Dataset entries:
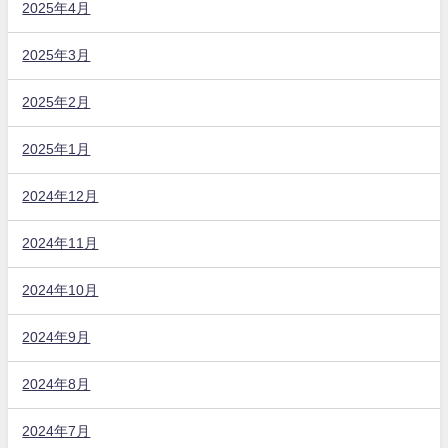
2025年4月
2025年3月
2025年2月
2025年1月
2024年12月
2024年11月
2024年10月
2024年9月
2024年8月
2024年7月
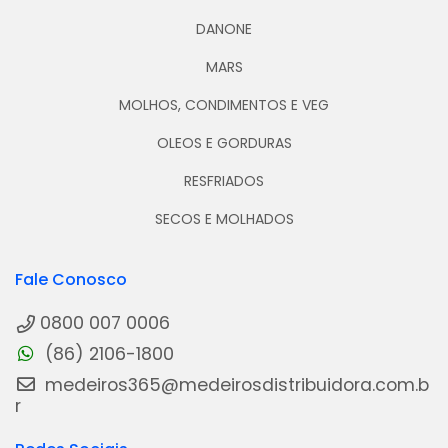
DANONE
MARS
MOLHOS, CONDIMENTOS E VEG
OLEOS E GORDURAS
RESFRIADOS
SECOS E MOLHADOS
Fale Conosco
0800 007 0006
(86) 2106-1800
medeiros365@medeirosdistribuidora.com.b
r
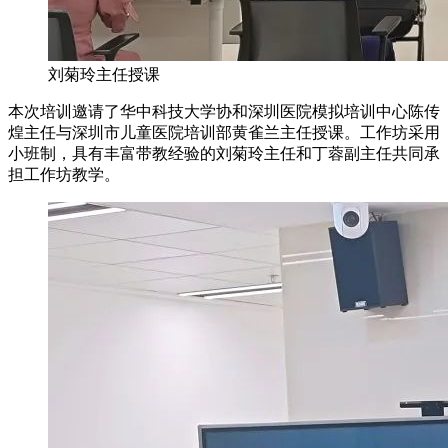
刘菊玲主任授课
本次培训邀请了华中科技大学协和深圳医院模拟培训中心陈传
煌主任与深圳市儿童医院培训部黄雀兰主任授课。工作坊采用
小班制，具有丰富带教经验的刘菊玲主任和丁蓉副主任共同承
担工作坊教学。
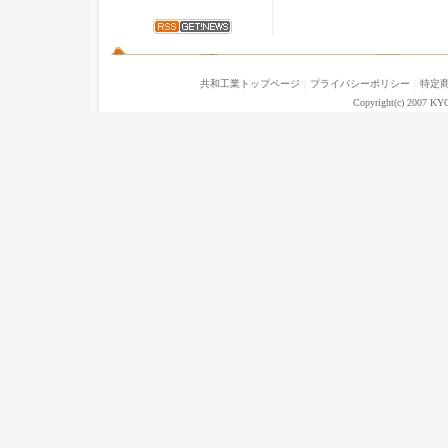
共和工業トップページ
｜
プライバシーポリシー
｜
特定
Copyright(c) 2007 KY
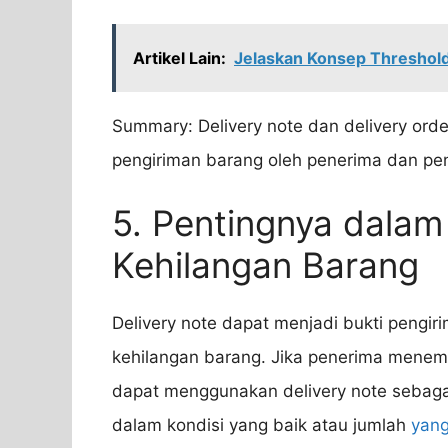
Artikel Lain:
Jelaskan Konsep Threshold
Summary: Delivery note dan delivery ord
pengiriman barang oleh penerima dan pen
5. Pentingnya dalam
Kehilangan Barang
Delivery note dapat menjadi bukti pengi
kehilangan barang. Jika penerima menem
dapat menggunakan delivery note sebagai
dalam kondisi yang baik atau jumlah
yang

WHAT TO DO: Lines with "penerima": return each one from the data above.

PROBLEM SOLUTION:
pengiriman barang oleh penerima dan pen
kehilangan barang. Jika penerima menem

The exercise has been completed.